EXCERPT:
⟨

9.         Notices.  All notices or communications hereunder shall be in
writing, addressed as follows:

To the Company:          Tyson Foods, Inc.
                                                            2210 Oaklawn Drive
                                                            Springdale, Arkansas
72762-6999
                                                            FAX:    (479)
290-4028
                                                            Attn:     Chairman
and Chief Executive Officer

with a copy to:              Tyson Foods, Inc.
                                                            2210 Oaklawn Drive
                                                            Springdale, Arkansas
72762-6999
                                                            FAX:    (479)
290-4028
                                                            Attn:     General
Counsel

To Executive:                Richard L. Bond
                                                            2210 Oaklawn Drive
                                                            Springdale, Arkansas
72762-6999

Any such notice or communication shall be delivered by hand or by courier or
sent certified or registered mail, return receipt requested, postage prepaid,
addressed as above (or to such other address as such party may designate in a
notice duly delivered as described above), and the third business day after the
actual date of mailing shall constitute the time at which notice was given.

⟩

SUPPLIED MATERIAL:
⟨

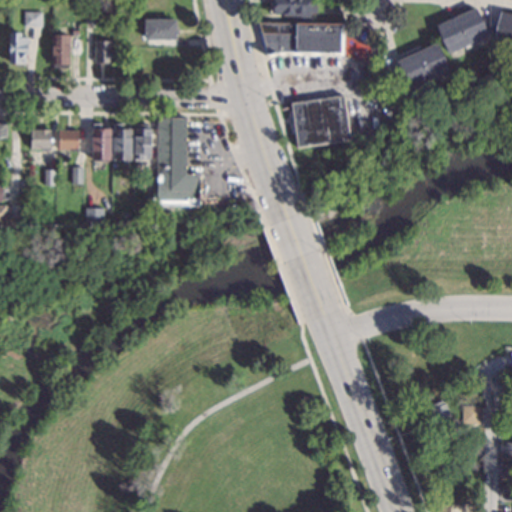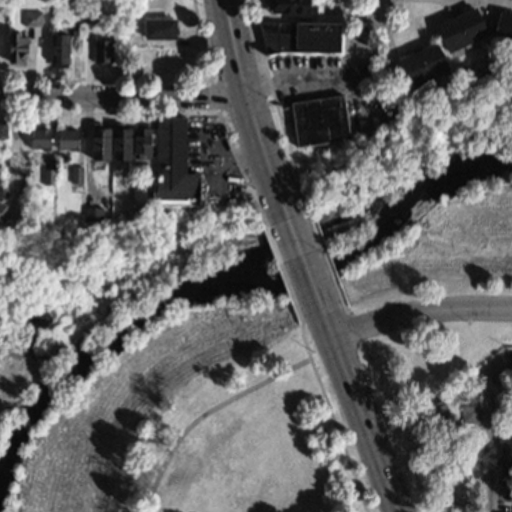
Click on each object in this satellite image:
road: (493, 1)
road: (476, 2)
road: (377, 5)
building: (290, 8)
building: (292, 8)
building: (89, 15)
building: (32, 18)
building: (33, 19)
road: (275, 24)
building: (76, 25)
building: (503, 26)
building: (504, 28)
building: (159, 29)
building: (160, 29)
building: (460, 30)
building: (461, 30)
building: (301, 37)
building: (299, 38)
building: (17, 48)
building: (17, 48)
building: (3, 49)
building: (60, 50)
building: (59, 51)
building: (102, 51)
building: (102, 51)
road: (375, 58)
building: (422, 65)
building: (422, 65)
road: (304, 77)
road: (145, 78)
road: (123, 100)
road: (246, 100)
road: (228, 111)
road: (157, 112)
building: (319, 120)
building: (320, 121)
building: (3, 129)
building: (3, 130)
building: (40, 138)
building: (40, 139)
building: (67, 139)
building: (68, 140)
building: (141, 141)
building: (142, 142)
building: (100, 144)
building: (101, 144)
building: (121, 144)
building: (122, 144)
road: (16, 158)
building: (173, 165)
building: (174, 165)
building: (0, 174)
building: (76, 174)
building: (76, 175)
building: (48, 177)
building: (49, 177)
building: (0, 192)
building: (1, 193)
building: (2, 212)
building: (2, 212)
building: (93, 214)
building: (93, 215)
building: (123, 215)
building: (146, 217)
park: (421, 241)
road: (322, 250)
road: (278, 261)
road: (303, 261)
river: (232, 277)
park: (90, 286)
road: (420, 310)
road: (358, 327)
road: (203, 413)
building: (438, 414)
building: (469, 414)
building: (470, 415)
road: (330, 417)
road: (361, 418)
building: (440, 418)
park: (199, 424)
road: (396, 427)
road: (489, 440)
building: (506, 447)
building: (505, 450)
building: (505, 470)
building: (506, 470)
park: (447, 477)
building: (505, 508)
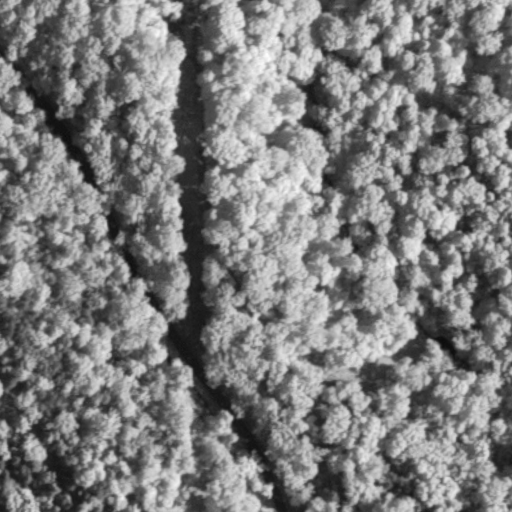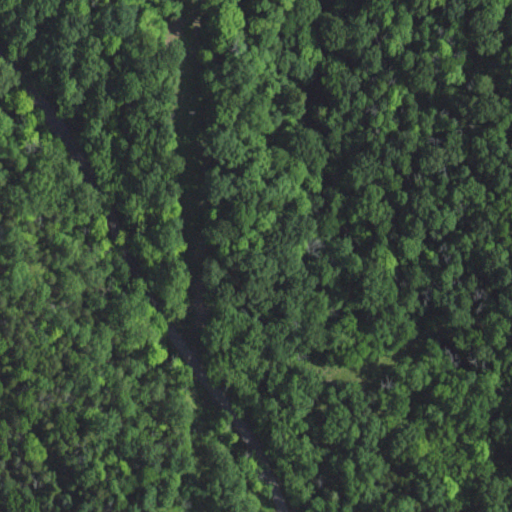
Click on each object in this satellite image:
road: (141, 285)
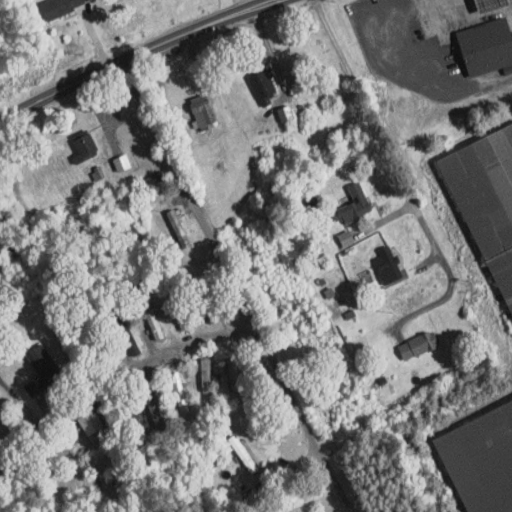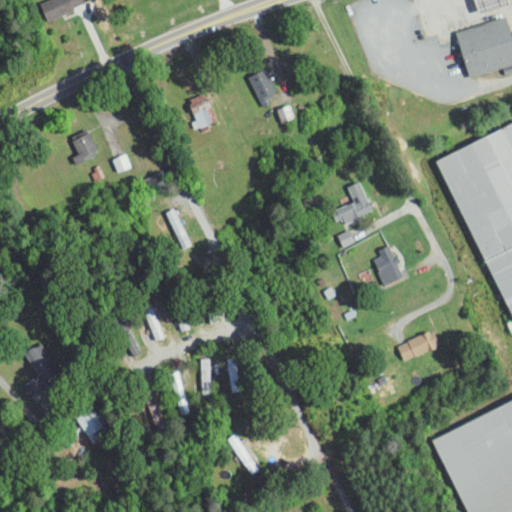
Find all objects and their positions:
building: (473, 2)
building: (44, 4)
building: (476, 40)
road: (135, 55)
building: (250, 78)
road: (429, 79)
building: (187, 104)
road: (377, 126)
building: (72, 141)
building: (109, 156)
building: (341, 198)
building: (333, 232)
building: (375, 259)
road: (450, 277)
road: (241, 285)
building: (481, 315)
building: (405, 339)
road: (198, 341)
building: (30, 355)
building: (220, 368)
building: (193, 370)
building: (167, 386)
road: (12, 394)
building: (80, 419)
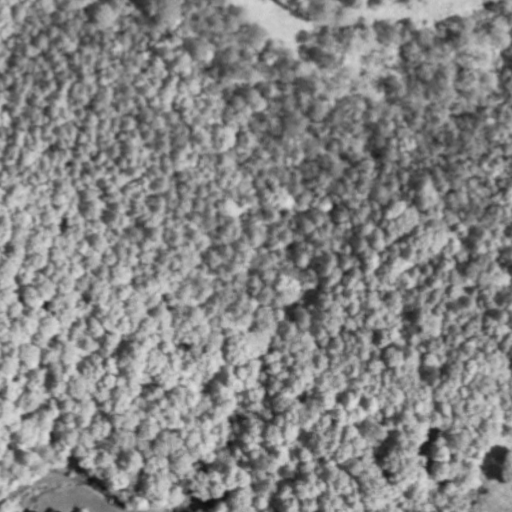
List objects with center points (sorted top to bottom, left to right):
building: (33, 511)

⟩

REQUIREMENTS:
1. Say whether each statement agrees with the notices clause, answering yes or no and quoting the words of the clause that decide it: (a) A notice may be sent by certified or registered mail. (b) A mailed notice counts as given on the actual date of mailing. (c) A notice may be given orally.
2. Go on with the notices clause from the point where it ends.
The listing has nothing to do with the notices clause.

RESPONSES FOR EACH TASK:
1.
(a) Yes: "sent certified or registered mail, return receipt requested, postage prepaid"
(b) No: "the third business day after the actual date of mailing shall constitute the time at which notice was given"
(c) No: "All notices or communications hereunder shall be in writing"

2.
            10.       Separability; Legal Fees.  If any provision of this
Agreement shall be declared to be invalid or unenforceable, in whole or in part,
such invalidity or unenforceability shall not affect the remaining provisions
hereof which shall remain in full force and effect.  Each party hereto shall be
solely responsible for any and all legal fees incurred by him or it in
connection with this Agreement, including the enforcement thereof.  In the event
the Executive is required to bring any action to enforce rights or to collect
monies due under this Agreement and is successful in such action, the Company
shall reimburse the Executive for all of Executive's reasonable attorneys' fees
and expenses in preparing, investigating and pursuing such action.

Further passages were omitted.